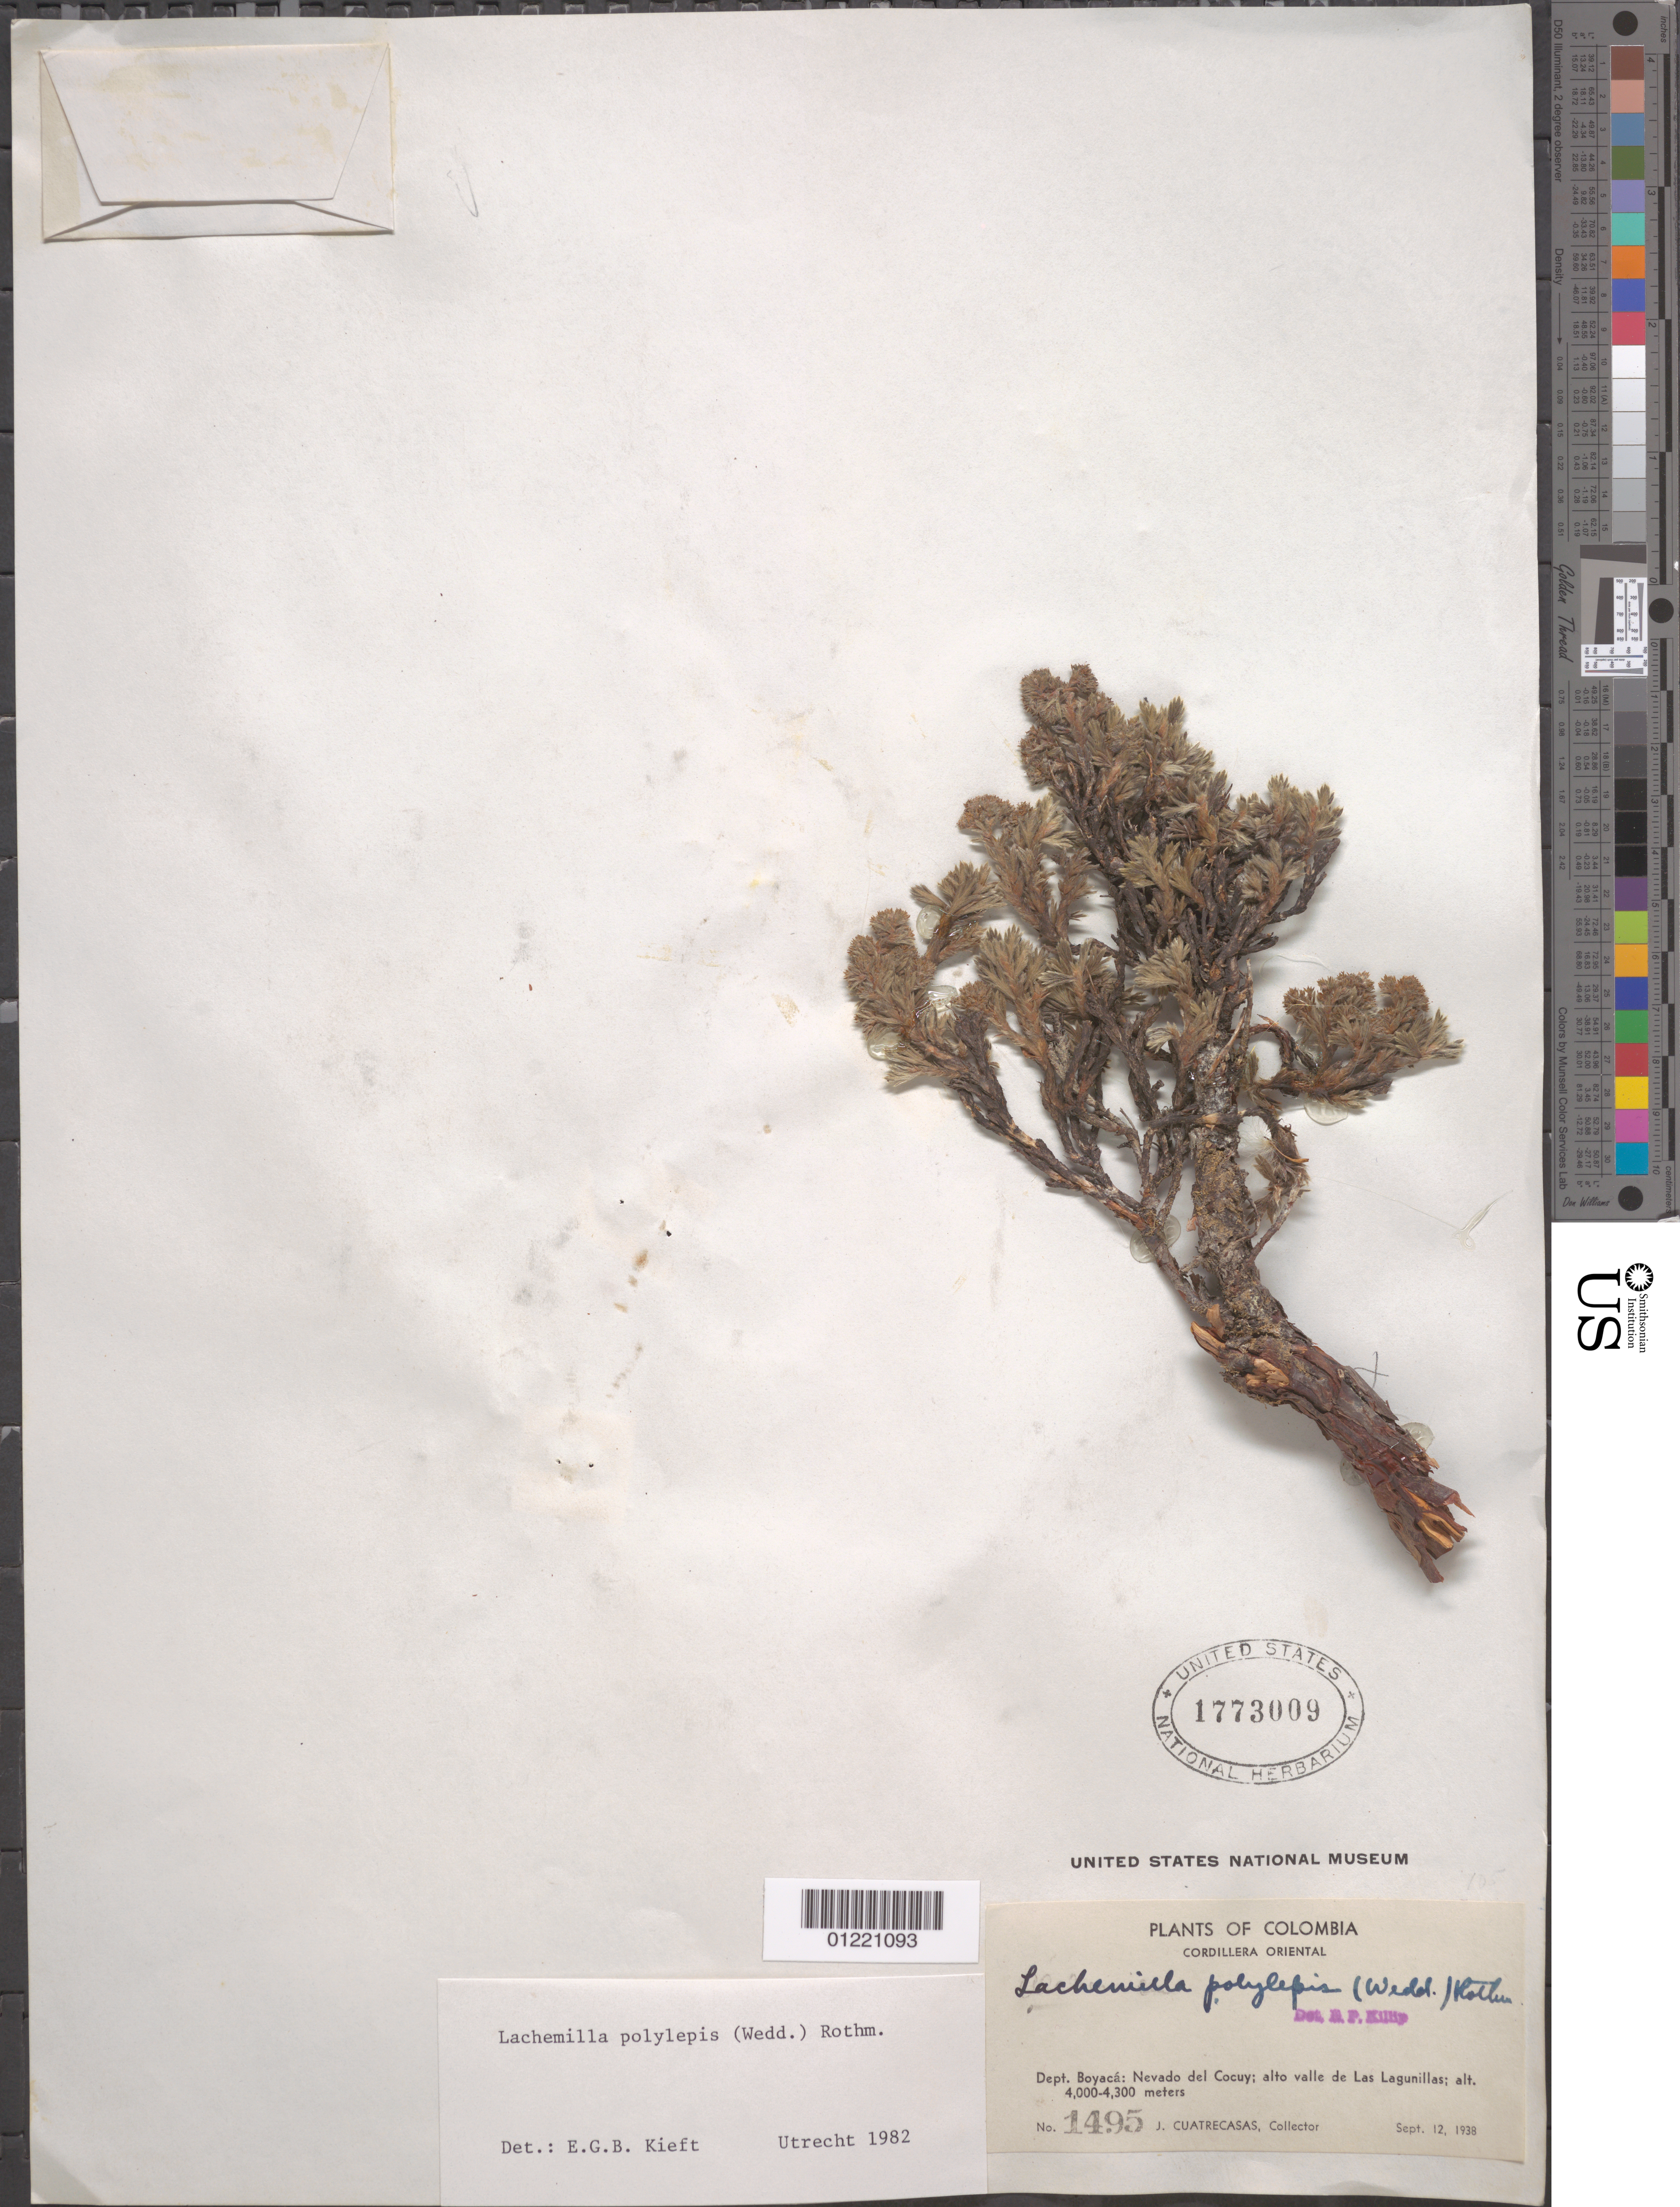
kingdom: Plantae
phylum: Tracheophyta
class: Magnoliopsida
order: Rosales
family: Rosaceae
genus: Lachemilla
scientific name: Lachemilla polylepis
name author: (Wedd.) Rothm.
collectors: J. Cuatrecasas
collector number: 1495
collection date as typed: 12 Sep 1938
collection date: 1938-09-12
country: Colombia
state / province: Boyacá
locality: Nevada del Cocuy, alto valle de Las Lagunillas.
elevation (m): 4000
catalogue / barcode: US 1773009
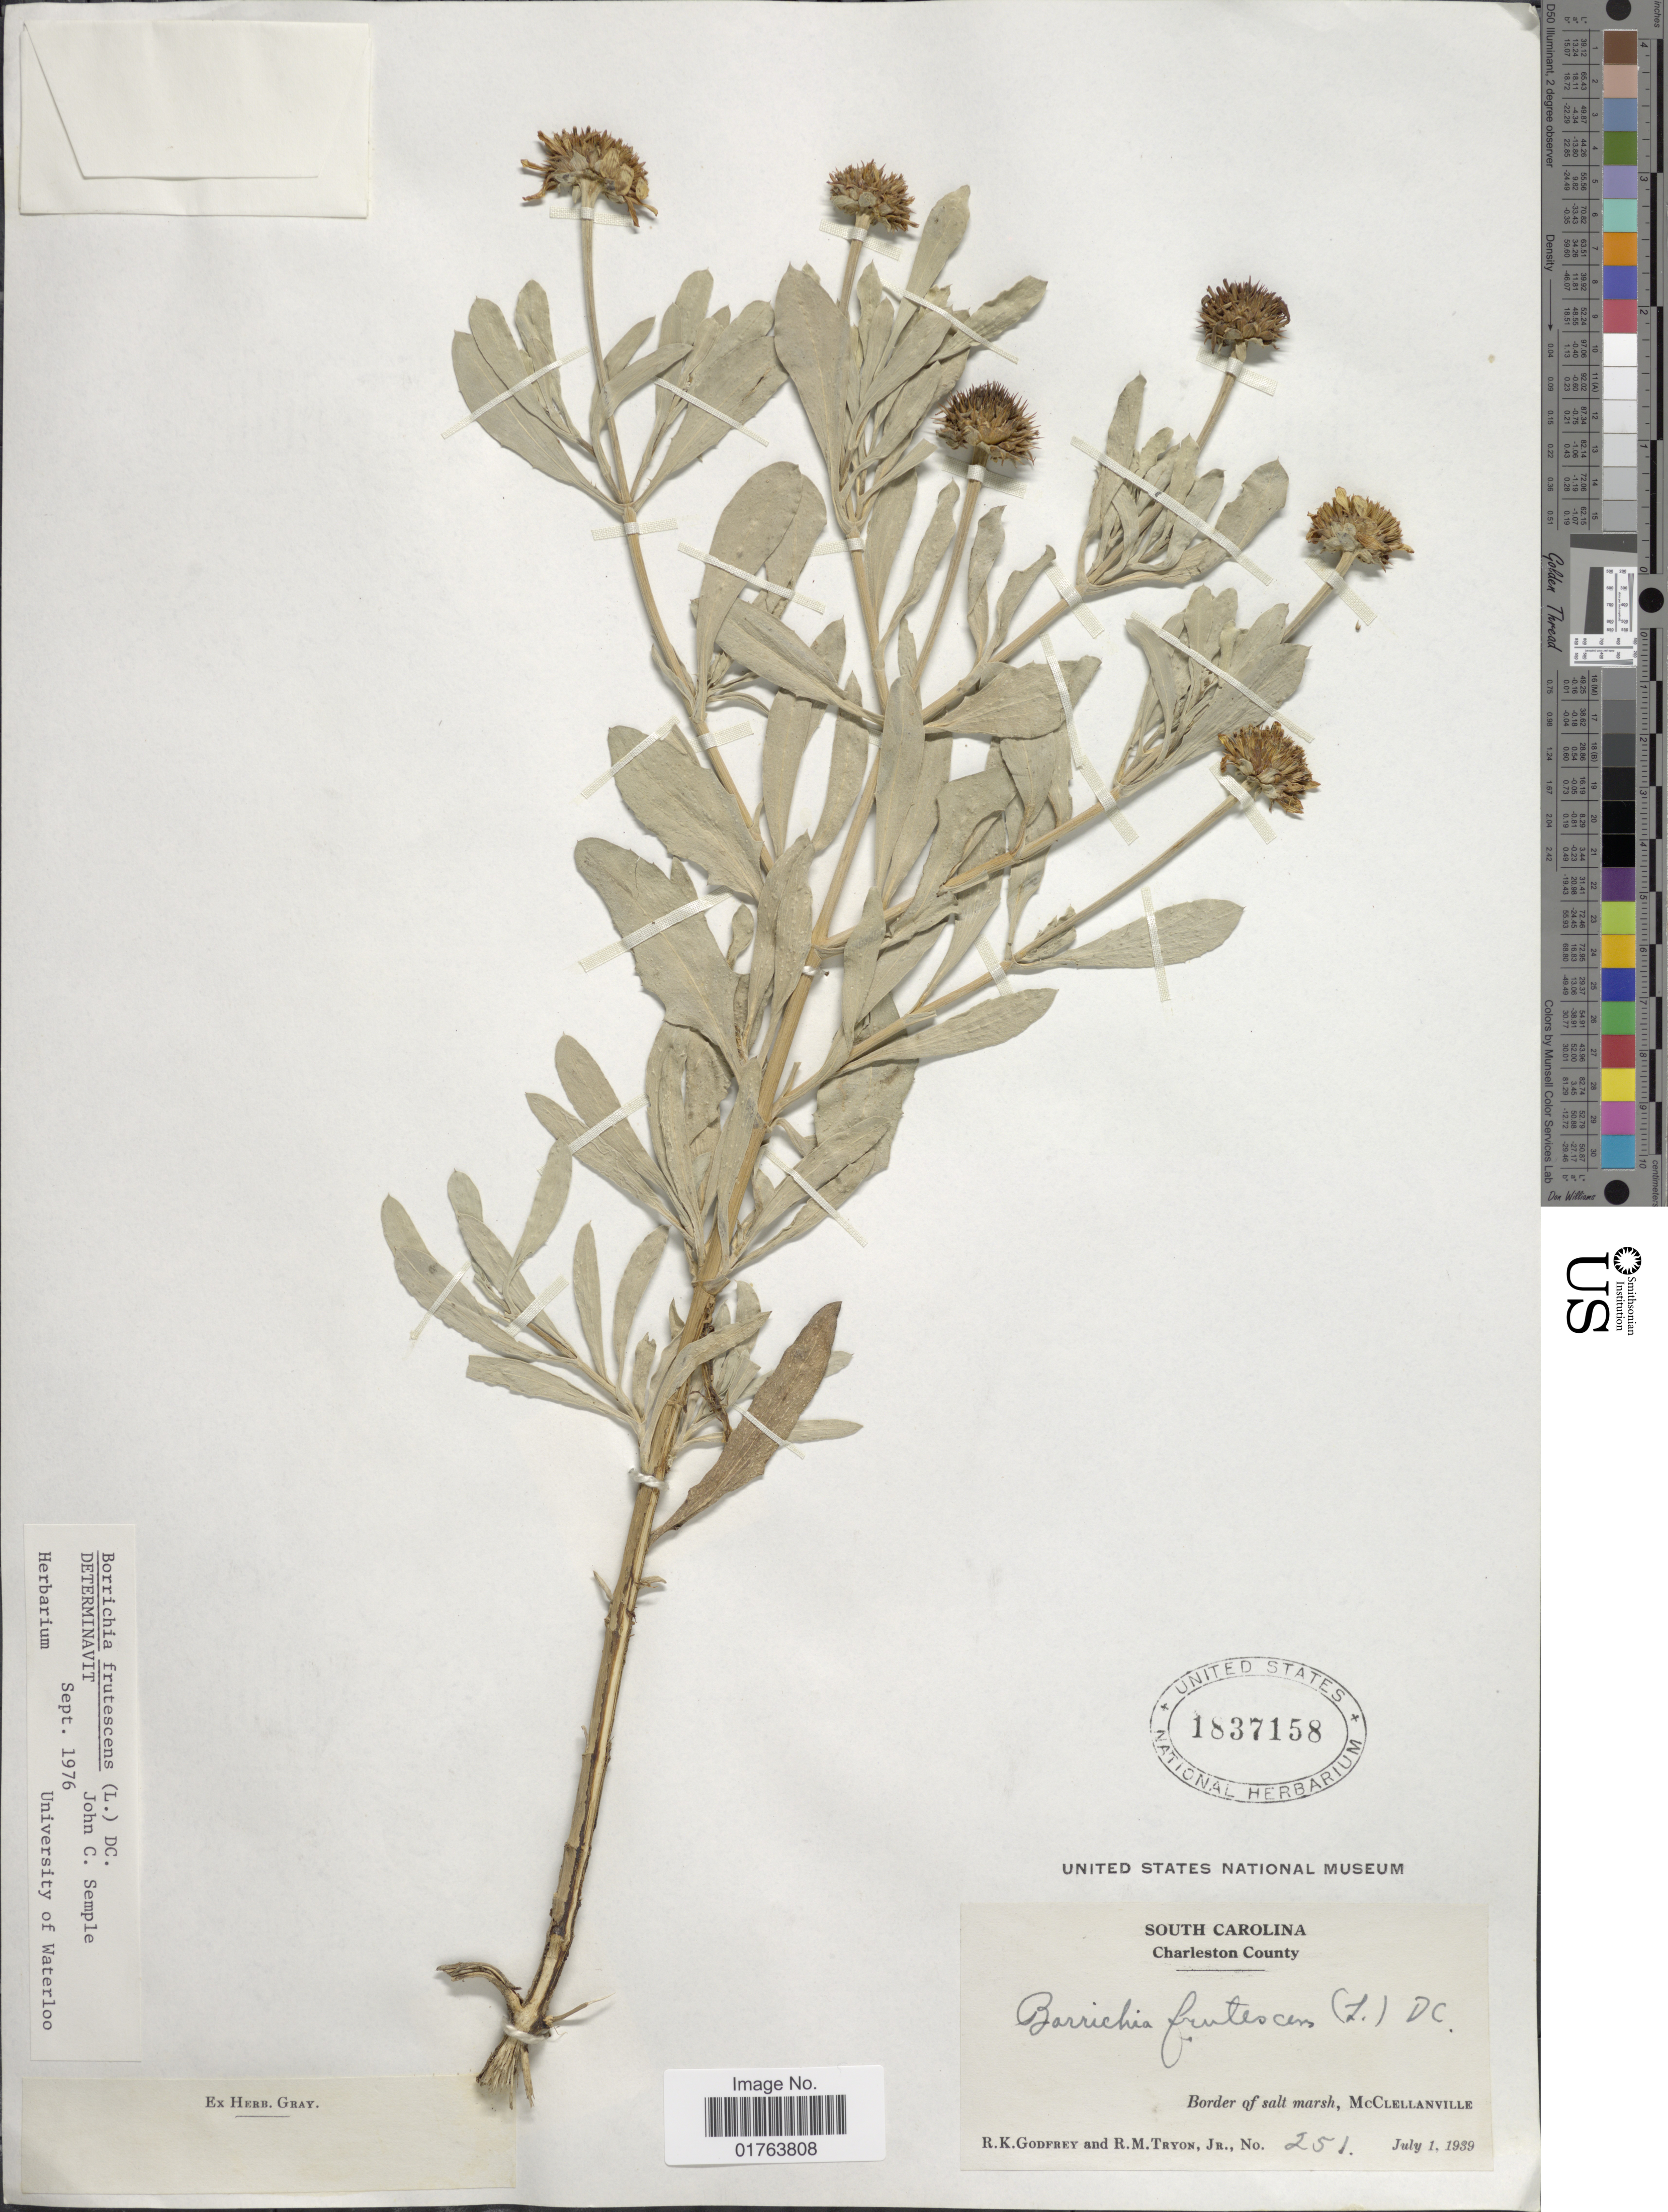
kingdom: Plantae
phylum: Tracheophyta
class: Magnoliopsida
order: Asterales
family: Asteraceae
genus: Borrichia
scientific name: Borrichia frutescens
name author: (L.) DC.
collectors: R. K. Godfrey & R. M. Tryon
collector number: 251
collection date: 1939-07-01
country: United States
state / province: South Carolina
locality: Charleston County, Border of salt marsh, McClellanville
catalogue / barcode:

◇ ◇ ◇ ◇

**What you should do**
Revise the records above by replacing each "locality" with "site" and changing nothing else. Omit the pictures.

**Output of the task**
kingdom: Plantae
phylum: Tracheophyta
class: Magnoliopsida
order: Rosales
family: Rosaceae
genus: Lachemilla
scientific name: Lachemilla polylepis
name author: (Wedd.) Rothm.
collectors: J. Cuatrecasas
collector number: 1495
collection date as typed: 12 Sep 1938
collection date: 1938-09-12
country: Colombia
state / province: Boyacá
site: Nevada del Cocuy, alto valle de Las Lagunillas.
elevation (m): 4000
catalogue / barcode: US 1773009
kingdom: Plantae
phylum: Tracheophyta
class: Magnoliopsida
order: Asterales
family: Asteraceae
genus: Borrichia
scientific name: Borrichia frutescens
name author: (L.) DC.
collectors: R. K. Godfrey & R. M. Tryon
collector number: 251
collection date: 1939-07-01
country: United States
state / province: South Carolina
site: Charleston County, Border of salt marsh, McClellanville
catalogue / barcode:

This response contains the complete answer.